(RECORDS PROVIDED)

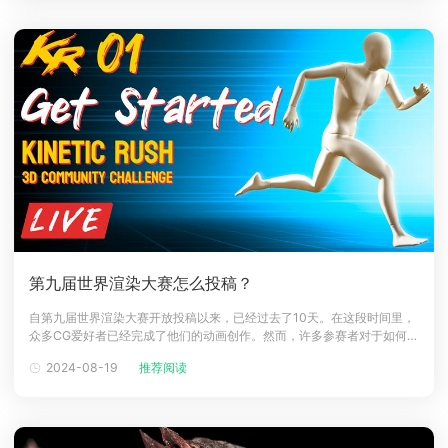
第九届世界渲染大赛怎么投稿？
自第九届世界渲染大赛开放投稿以来，已经过去了10天。在这段时间里，
众多CG爱好者已经完成了他们的动画创作。然而，许多参赛者对于如何提
交他们的作品仍然感到困惑。接下来，让我们一起了解具体的投稿流程和
2024-08-19
推荐阅读
入口，确保每位选手都能顺利参与这场盛大的赛事。第九届世界渲染大赛
投稿步骤投稿入口：_7nofi5NimG2z14Gz73sVAxiV-yQd4S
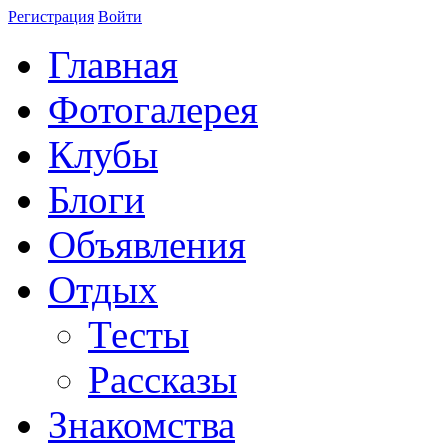
Регистрация
Войти
Главная
Фотогалерея
Клубы
Блоги
Объявления
Отдых
Тесты
Рассказы
Знакомства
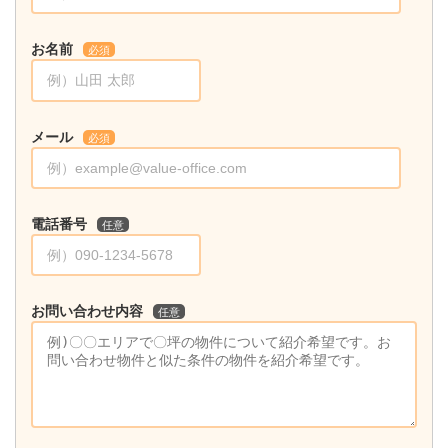
お名前
必須
メール
必須
電話番号
任意
お問い合わせ内容
任意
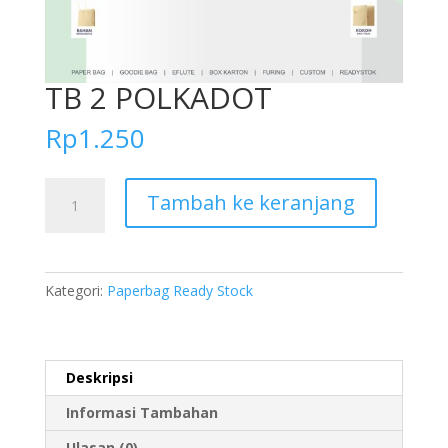
TB 2 POLKADOT
Rp
1.250
Kuantitas
Tambah ke keranjang
TB
2
POLKADOT
Kategori:
Paperbag Ready Stock
Deskripsi
Informasi Tambahan
Ulasan (0)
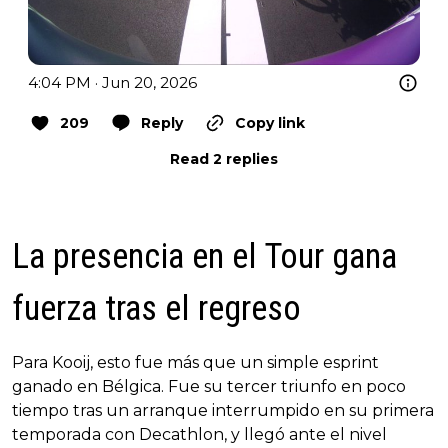
4:04 PM · Jun 20, 2026
209
Reply
Copy link
Read 2 replies
La presencia en el Tour gana
fuerza tras el regreso
Para Kooij, esto fue más que un simple esprint
ganado en Bélgica. Fue su tercer triunfo en poco
tiempo tras un arranque interrumpido en su primera
temporada con Decathlon, y llegó ante el nivel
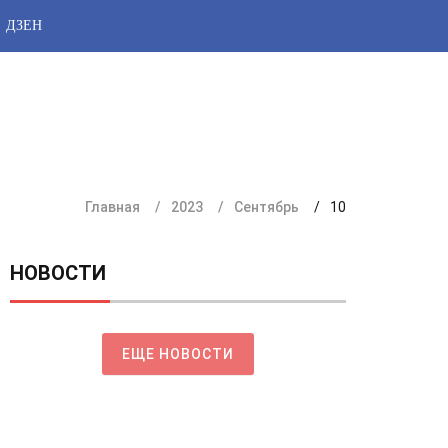
ДЗЕН
Главная
2023
Сентябрь
10
НОВОСТИ
ЕЩЕ НОВОСТИ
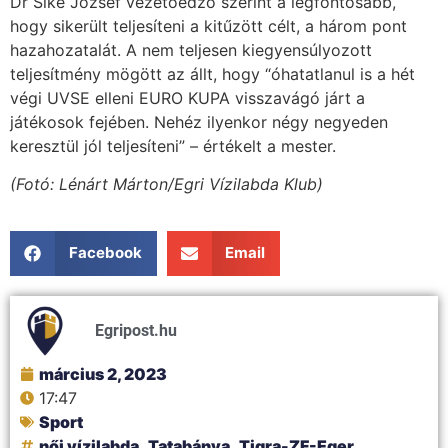
Dr Sike József vezetőedző szerint a legfontosabb,
hogy sikerült teljesíteni a kitűzött célt, a három pont
hazahozatalát. A nem teljesen kiegyensúlyozott
teljesítmény mögött az állt, hogy “óhatatlanul is a hét
végi UVSE elleni EURO KUPA visszavágó járt a
játékosok fejében. Nehéz ilyenkor négy negyeden
keresztül jól teljesíteni” – értékelt a mester.
(Fotó: Lénárt Márton/Egri Vízilabda Klub)
Facebook
Email
Egripost.hu
március 2, 2023
17:47
Sport
női vízilabda
,
Tatabánya
,
Tigra-ZF-Eger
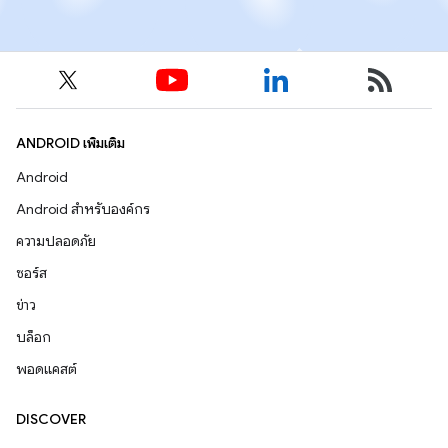
ANDROID เพิ่มเติม
Android
Android สำหรับองค์กร
ความปลอดภัย
ซอร์ส
ข่าว
บล็อก
พอดแคสต์
DISCOVER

(End RECORDS PROVIDED)

> **WORK REQUEST**:
The answer must be every line of the data that contains the word "tras".

> **RESULT OF THIS EXERCISE**:
fuerza tras el regreso
tiempo tras un arranque interrumpido en su primera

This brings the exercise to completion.